◆ **Job**
In the passage on China and the Western powers, what does it say the British could manage 100 years after Macartney's visit?

◆ **Excerpt provided**
☆ ☆ ☆ ☆ ☆

"If we take the initiative, we can dominate; if we do not, we will be dominated."
Someday I will find the
time to write about Macartney, and his visit to China. (But not this day!) His visit to China while disastrous without
question started the clock ticking against the Qing. However, 100 years later all the British
Bulldog could manage was a pile of rocks and a fair wounding of China’s pride. Same for the French, the Germans, the
Russians and so on. All those nations
taking a bite out of China was only so much of a morsel really. Even Hong Kong was thought by many an
observer nothing if not but gristle to the steak.
That is, nobody really
took anything that China wanted. Or felt so keen to fight for.
And quite frankly, in the
beginning, the Chinese never really felt that apprehensive about the West
anyway. The Chinese looked at the West
and probably thought something along the lines of “this too will pass”.
Yes the Chinese had
stumbled a bit, here and there. Battles
fought far off always having the desired effect of not being heard in Peking. It’s peculiar to hear the Chinese mutter
about their century of humiliation. Yes,
the Western Powers behaved badly. Yes,
they carved out geographic areas of influence.

☆ ☆ ☆ ☆ ☆

◆ **Information provided**
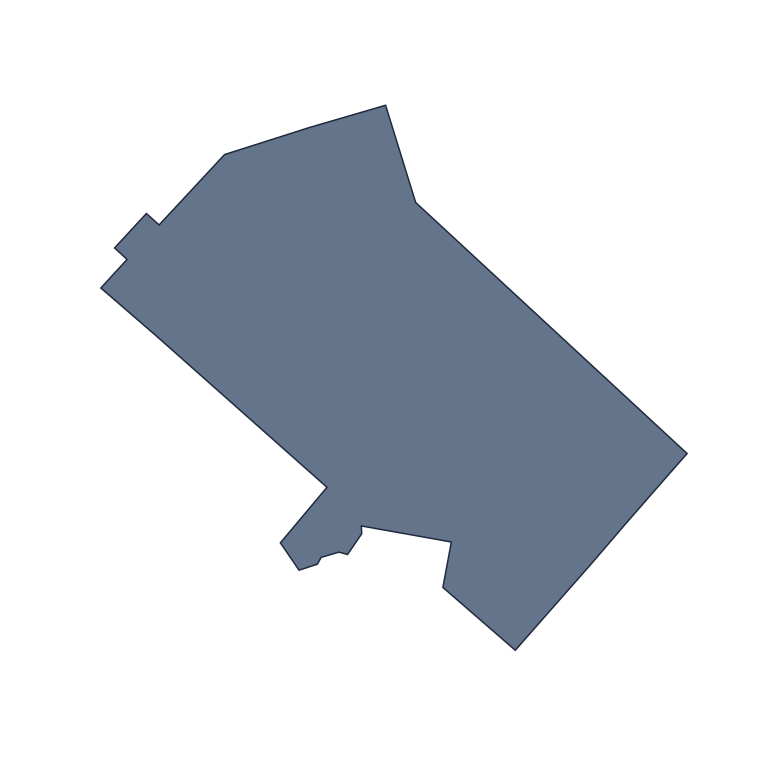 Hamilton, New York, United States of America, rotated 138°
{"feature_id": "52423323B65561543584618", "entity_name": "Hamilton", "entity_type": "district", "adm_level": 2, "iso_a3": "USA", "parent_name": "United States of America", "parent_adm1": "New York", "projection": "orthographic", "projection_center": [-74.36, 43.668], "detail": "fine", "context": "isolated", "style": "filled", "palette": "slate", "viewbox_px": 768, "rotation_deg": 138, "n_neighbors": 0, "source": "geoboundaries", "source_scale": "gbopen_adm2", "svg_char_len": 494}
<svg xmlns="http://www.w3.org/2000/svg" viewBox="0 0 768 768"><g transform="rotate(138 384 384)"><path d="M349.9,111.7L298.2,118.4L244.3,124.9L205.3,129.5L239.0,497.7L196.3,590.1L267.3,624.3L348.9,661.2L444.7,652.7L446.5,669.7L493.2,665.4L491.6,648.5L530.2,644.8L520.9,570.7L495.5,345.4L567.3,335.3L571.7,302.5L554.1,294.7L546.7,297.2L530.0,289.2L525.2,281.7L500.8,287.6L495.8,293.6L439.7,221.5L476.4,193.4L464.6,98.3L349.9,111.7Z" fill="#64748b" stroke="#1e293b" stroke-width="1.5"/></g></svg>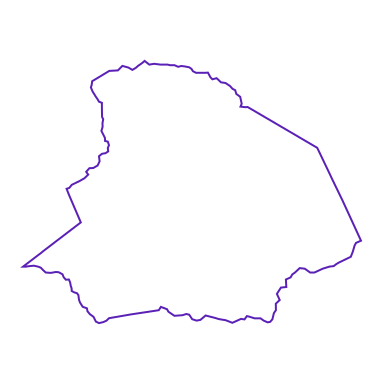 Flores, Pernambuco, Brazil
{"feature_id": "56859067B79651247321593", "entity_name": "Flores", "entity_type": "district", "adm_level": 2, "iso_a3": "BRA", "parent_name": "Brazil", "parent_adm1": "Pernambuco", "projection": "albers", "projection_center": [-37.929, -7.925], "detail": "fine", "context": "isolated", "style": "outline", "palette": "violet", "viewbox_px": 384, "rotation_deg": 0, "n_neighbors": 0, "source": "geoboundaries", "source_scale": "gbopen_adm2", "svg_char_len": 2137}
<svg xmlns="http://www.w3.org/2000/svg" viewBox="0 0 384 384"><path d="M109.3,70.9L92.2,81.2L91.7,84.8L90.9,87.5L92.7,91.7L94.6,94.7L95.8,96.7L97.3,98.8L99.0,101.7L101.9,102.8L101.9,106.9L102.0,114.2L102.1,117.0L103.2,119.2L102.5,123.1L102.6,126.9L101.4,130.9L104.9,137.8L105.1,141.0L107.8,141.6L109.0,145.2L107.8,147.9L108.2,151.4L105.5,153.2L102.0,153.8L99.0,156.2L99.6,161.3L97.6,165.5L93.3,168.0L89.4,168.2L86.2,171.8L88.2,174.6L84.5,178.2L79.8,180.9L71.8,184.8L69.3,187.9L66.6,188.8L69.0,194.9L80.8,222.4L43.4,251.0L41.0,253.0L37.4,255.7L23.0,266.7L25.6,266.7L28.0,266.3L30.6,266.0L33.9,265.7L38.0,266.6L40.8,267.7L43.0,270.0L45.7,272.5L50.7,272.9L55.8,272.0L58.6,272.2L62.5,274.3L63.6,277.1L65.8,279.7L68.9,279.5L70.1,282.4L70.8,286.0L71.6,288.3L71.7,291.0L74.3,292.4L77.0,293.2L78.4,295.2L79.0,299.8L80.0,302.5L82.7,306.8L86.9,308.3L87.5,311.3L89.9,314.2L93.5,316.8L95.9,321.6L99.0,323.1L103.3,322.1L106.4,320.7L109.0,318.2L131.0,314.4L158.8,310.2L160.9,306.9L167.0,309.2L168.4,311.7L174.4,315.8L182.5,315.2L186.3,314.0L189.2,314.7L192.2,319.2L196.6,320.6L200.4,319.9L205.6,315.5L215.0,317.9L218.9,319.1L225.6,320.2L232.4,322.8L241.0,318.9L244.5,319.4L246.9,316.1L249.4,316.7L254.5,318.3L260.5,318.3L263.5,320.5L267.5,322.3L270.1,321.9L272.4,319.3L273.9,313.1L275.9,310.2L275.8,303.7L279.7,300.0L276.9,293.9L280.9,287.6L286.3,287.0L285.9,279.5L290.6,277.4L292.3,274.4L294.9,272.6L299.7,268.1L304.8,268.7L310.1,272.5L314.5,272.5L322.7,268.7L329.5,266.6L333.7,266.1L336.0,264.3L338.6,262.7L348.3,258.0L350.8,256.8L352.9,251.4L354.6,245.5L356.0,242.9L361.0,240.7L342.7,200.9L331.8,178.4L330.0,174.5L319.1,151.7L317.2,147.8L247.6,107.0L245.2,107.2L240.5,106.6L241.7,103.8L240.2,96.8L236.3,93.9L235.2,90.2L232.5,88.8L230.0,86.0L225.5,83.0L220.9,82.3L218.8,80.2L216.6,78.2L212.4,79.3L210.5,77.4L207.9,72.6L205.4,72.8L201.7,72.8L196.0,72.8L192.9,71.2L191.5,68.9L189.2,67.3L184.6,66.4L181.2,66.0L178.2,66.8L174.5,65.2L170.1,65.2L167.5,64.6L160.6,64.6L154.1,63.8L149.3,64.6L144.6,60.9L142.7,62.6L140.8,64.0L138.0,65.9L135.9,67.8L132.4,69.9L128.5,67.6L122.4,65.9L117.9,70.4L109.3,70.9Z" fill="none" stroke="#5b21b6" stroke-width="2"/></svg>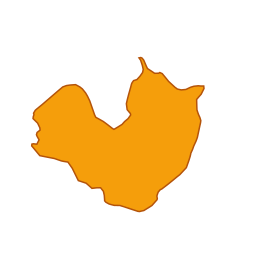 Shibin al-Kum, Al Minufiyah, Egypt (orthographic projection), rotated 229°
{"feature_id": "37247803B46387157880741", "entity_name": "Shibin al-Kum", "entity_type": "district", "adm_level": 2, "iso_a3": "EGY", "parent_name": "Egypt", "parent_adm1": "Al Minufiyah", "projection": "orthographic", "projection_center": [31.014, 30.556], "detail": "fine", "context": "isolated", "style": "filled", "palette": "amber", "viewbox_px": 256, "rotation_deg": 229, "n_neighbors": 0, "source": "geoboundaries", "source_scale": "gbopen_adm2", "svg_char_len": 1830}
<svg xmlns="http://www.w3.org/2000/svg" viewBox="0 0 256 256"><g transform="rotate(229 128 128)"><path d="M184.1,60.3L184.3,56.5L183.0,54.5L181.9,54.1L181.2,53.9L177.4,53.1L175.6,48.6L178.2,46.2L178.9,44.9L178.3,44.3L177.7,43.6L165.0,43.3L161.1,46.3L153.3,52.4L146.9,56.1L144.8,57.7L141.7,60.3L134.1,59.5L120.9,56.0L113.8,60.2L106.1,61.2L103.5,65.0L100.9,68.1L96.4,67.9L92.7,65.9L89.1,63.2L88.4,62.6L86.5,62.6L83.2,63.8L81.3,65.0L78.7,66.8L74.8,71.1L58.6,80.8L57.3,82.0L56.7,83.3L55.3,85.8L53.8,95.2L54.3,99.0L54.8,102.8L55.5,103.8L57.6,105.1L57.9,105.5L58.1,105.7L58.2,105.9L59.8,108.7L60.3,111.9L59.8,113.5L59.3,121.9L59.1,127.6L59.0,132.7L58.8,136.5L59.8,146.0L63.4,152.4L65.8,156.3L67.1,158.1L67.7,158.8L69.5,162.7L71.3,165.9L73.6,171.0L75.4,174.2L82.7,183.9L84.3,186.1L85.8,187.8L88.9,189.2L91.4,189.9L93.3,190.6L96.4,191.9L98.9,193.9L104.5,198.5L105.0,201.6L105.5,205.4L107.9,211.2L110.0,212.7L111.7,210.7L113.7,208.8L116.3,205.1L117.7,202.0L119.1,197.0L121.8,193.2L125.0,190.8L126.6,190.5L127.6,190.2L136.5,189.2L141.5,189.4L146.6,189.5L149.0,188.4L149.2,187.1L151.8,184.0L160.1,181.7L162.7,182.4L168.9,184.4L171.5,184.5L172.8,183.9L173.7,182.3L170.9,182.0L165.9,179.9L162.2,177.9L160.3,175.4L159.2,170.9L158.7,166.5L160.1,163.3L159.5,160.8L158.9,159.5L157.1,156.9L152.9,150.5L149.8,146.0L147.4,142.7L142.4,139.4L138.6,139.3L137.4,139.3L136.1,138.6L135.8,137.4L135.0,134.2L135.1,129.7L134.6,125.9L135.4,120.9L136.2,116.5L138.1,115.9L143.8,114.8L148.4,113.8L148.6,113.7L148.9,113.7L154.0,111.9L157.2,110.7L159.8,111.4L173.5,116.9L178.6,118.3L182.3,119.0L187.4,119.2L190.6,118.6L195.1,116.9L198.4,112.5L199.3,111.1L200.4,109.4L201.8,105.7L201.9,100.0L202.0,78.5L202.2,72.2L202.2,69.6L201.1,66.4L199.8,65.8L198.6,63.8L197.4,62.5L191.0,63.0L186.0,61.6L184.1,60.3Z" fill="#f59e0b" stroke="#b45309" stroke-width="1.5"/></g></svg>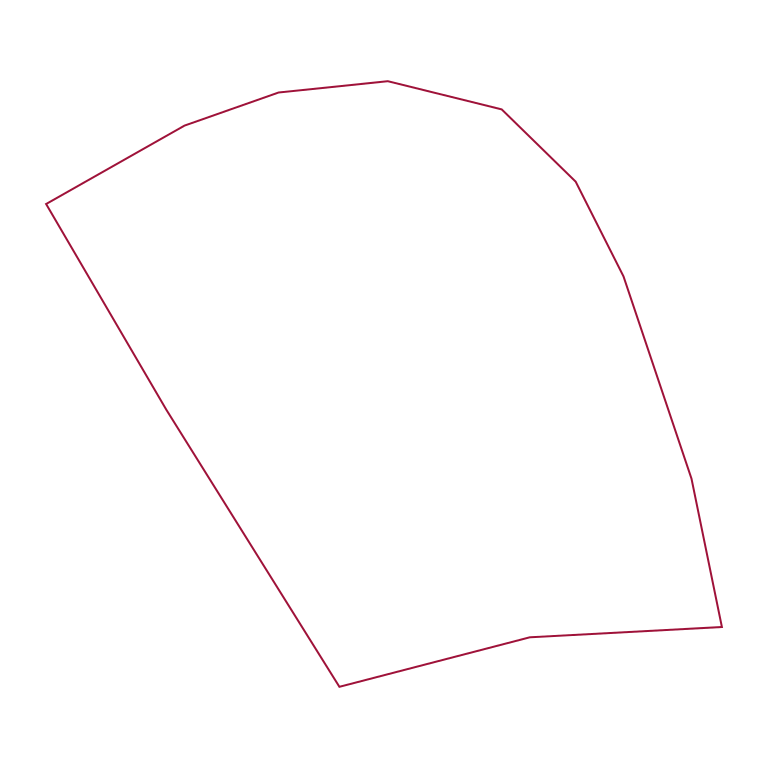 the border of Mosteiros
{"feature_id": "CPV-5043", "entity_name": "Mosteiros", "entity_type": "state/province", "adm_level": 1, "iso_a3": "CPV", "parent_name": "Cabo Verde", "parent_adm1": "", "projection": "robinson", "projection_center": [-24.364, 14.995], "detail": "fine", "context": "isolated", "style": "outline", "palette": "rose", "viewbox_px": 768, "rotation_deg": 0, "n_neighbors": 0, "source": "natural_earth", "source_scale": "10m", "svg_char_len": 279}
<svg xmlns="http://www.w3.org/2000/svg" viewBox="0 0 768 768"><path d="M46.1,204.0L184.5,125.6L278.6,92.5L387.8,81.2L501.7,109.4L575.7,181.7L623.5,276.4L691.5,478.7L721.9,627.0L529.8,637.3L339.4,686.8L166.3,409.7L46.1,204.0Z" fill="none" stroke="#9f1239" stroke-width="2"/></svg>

☆ ☆ ☆ ☆ ☆

◆ **Solution below**
A pile of rocks and a fair wounding of China's pride.